Text block:
○ ○ ○ ○

A sense of the sacred: create an altar and clear your space
Bringing the shamanic dimension into your daily life
Awakening The Shamanic Force Within
As already stated, shamanic work involves working with energies, particularly to develop a sense of the sacred and to strive to bring it actively into your life. As spirit underlies everything, you will find that the sacred is everywhere and that you can enhance it and bring it to the fore in your daily life. A good way to begin is to create an altar, a space which is sacred for you and which you can dedicate to your connection with spirit.
Another step, which for most people follows instinctively, is to develop a feeling for the space around you, to cleanse your space on a regular basis, to declutter it, to pay attention to the objects with which you surround yourself and to infuse it all with good intent — with the sacred.
Creating an altar
An altar is a physical home for spirit and a threshold between the worlds. It can be indoors or outdoors, permanent or portable. Your personal altar holds your spiritual intent and is a focal point for the sacred in your life. It assists you in your spiritual undertakings, be they meditation, rituals, ceremonies, quests or healing.
The objects on an altar are more than symbolic representations: they hold the very energy and power of that which they represent. For instance, when the shaman invites certain spirits to attend a ceremony, it is believed that their energies reside in the objects on the altar for the course of the ceremony.

○ ○ ○ ○

Source material:

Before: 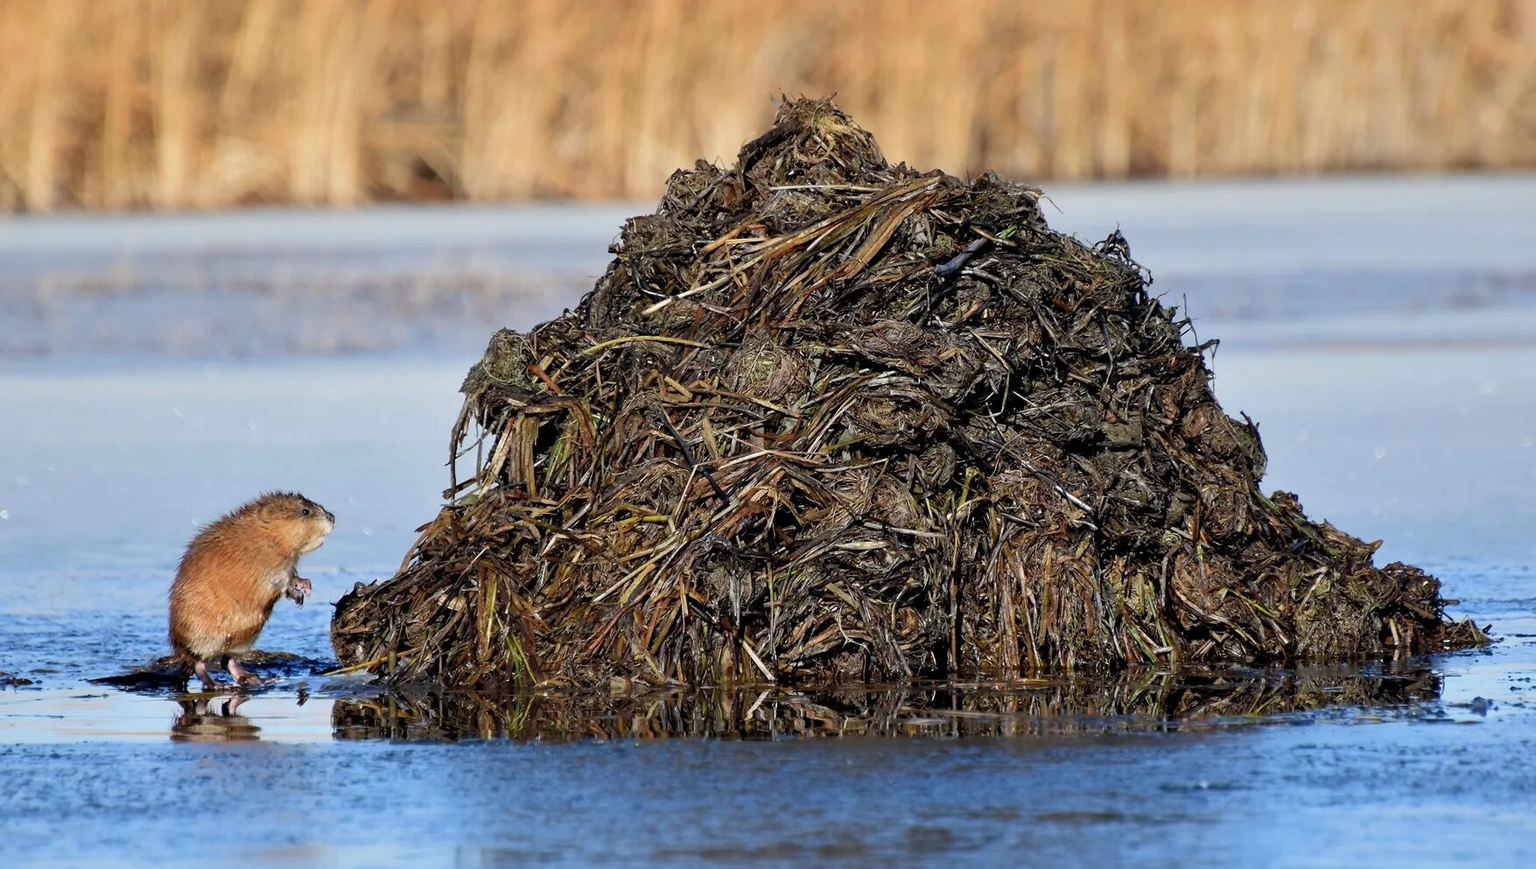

○ ○ ○ ○

Written instruction: Reproduce word for word everything in the text on altars and sacred space from "Another step, which" down to "quests or healing.". Work from the text on altars and sacred space alone, not the material.

Full answer:
Another step, which for most people follows instinctively, is to develop a feeling for the space around you, to cleanse your space on a regular basis, to declutter it, to pay attention to the objects with which you surround yourself and to infuse it all with good intent — with the sacred.
Creating an altar
An altar is a physical home for spirit and a threshold between the worlds. It can be indoors or outdoors, permanent or portable. Your personal altar holds your spiritual intent and is a focal point for the sacred in your life. It assists you in your spiritual undertakings, be they meditation, rituals, ceremonies, quests or healing.